◆ Record extracts:
*-*-*
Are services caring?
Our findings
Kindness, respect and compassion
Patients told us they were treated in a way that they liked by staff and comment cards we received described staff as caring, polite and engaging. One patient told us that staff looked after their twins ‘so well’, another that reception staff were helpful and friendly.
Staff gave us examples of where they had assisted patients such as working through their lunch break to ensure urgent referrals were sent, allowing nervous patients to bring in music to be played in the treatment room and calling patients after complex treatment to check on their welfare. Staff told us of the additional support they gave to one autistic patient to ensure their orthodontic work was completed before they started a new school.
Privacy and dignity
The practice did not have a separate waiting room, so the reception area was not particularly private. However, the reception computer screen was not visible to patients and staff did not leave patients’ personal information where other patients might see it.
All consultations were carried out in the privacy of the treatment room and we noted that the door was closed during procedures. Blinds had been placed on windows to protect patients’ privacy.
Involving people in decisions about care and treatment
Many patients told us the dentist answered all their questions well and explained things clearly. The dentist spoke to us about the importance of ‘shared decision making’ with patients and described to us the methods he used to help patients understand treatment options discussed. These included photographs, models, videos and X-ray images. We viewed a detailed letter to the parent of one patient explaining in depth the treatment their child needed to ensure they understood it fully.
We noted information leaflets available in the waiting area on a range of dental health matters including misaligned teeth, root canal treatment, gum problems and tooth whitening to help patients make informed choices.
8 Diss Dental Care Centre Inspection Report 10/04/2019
*-*-*
Lines containing "caring" in the listing: how many are there? Answer with the number only.

◆ Answer box: 2